• **Work to be completed**: In how many lines of the listing below does the word "джостаберри" occur? Say only the number.

+-------+

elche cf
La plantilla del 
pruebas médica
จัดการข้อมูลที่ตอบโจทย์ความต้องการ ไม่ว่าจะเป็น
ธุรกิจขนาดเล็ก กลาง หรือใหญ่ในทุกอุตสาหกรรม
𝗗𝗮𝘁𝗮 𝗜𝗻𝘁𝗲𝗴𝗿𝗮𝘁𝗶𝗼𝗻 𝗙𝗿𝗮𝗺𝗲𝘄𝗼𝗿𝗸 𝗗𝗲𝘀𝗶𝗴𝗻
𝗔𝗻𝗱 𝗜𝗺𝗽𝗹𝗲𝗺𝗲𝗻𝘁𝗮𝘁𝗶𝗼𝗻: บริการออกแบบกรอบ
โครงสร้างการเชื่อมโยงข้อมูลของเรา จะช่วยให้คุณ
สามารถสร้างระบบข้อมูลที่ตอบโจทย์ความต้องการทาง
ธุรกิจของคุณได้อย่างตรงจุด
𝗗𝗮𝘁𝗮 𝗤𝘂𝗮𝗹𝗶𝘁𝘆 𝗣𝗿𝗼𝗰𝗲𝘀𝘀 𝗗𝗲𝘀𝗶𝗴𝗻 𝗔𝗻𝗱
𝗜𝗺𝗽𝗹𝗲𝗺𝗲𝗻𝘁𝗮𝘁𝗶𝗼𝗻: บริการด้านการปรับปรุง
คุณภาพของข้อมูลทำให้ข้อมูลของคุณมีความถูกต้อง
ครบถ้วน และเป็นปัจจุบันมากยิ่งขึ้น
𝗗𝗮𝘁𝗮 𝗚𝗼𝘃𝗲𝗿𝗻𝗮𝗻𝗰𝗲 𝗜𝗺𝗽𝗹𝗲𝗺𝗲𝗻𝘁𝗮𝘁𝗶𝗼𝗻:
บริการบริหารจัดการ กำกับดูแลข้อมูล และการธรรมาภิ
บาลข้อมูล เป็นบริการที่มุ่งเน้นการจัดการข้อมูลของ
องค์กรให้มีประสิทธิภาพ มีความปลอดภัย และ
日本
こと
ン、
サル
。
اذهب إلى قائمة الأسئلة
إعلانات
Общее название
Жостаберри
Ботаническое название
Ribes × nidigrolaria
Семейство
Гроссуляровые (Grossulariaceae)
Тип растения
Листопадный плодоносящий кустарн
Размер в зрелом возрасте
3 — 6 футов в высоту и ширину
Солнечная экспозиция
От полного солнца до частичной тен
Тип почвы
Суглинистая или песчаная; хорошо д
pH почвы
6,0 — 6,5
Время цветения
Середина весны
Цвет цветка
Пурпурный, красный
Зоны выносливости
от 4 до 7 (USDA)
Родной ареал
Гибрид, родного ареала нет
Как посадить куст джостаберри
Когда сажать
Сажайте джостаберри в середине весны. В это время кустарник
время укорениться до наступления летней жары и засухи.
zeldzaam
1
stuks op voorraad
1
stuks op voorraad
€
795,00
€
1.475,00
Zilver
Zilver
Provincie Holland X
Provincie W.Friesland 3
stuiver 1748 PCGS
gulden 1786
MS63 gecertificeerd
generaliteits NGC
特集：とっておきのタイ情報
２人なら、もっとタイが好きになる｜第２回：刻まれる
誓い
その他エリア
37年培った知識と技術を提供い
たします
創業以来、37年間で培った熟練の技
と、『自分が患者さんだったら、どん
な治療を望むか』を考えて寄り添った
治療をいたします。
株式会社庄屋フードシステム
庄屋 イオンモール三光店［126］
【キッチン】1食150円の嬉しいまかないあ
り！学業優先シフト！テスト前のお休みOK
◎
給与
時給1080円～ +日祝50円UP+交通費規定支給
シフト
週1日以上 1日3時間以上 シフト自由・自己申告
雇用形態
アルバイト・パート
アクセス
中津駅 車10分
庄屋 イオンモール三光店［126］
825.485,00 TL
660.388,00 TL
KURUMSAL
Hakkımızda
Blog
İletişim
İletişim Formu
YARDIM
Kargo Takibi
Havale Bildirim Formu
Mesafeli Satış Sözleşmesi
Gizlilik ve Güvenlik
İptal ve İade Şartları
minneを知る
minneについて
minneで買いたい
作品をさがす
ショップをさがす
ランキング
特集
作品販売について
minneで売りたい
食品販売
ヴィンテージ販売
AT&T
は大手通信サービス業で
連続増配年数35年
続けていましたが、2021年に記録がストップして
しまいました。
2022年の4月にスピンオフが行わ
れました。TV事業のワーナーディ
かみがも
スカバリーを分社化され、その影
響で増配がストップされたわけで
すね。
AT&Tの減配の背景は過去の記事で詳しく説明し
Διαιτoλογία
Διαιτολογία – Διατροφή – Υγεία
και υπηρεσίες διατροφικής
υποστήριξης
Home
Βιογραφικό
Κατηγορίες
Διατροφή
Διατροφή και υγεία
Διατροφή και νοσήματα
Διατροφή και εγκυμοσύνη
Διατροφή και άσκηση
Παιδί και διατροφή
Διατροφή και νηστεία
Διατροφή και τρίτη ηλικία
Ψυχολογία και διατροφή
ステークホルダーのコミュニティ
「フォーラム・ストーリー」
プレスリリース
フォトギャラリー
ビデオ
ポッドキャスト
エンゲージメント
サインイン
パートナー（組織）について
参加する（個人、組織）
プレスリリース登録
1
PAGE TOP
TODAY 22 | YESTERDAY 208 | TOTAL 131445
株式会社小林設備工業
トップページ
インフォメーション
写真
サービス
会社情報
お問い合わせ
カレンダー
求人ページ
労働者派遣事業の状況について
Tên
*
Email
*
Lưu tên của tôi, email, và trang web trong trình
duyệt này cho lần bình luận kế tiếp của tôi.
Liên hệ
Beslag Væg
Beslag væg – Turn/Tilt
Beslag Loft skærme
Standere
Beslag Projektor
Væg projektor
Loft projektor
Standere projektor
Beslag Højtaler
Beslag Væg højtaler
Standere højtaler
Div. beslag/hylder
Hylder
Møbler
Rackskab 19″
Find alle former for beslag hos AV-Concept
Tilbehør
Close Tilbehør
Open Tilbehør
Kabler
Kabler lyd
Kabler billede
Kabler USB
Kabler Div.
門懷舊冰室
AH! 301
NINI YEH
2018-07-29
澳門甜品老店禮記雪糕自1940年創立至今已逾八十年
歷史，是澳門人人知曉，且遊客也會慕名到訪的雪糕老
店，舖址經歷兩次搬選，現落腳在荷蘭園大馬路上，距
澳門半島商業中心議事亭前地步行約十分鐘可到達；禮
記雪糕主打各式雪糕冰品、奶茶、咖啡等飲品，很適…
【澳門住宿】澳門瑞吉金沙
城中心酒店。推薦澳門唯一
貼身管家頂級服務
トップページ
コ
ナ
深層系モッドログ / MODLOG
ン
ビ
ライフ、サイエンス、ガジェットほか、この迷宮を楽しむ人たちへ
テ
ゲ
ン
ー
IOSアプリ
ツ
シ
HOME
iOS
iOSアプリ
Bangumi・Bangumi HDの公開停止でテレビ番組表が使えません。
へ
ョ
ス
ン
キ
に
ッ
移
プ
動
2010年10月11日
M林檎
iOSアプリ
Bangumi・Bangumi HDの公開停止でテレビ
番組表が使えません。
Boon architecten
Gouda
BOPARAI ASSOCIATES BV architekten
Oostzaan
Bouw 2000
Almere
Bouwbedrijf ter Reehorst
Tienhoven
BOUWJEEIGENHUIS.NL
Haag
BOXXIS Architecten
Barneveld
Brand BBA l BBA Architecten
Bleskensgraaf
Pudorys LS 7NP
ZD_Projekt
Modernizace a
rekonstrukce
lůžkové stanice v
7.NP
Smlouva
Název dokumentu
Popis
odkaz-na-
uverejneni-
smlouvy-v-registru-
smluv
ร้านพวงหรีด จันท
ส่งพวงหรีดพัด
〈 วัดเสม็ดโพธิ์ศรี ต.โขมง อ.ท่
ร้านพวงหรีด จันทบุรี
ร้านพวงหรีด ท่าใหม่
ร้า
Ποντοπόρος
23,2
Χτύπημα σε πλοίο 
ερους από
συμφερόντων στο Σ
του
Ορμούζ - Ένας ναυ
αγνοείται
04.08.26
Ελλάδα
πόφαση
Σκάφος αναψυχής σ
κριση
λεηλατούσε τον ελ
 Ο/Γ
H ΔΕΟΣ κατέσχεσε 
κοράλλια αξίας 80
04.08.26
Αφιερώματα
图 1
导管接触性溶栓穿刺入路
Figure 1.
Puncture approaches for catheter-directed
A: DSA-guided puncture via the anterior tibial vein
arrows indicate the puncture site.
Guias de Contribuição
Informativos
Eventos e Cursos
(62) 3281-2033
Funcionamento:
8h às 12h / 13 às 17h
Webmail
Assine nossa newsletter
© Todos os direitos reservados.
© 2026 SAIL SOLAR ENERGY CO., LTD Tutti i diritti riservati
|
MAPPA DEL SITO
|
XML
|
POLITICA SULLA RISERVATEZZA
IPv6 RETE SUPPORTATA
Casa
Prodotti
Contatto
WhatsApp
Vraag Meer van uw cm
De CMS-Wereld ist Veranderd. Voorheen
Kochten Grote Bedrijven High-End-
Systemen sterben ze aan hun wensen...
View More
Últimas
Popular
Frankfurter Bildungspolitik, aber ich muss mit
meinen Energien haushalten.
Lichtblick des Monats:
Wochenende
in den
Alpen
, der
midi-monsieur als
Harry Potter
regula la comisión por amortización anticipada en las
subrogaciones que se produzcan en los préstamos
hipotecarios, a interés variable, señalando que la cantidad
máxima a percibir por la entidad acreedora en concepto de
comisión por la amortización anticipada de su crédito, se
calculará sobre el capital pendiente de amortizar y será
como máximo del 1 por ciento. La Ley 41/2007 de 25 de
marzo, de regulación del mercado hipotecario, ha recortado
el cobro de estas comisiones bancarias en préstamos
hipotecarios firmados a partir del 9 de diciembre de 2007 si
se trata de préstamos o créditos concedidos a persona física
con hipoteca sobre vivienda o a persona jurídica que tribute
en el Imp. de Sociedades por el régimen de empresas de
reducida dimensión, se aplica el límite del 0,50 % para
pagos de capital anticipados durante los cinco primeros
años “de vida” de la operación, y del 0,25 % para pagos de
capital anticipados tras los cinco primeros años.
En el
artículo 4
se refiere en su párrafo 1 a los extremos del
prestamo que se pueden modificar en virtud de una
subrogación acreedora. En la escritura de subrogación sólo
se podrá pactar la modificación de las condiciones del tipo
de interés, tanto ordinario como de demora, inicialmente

+-------+

• **Solution for this task**: 2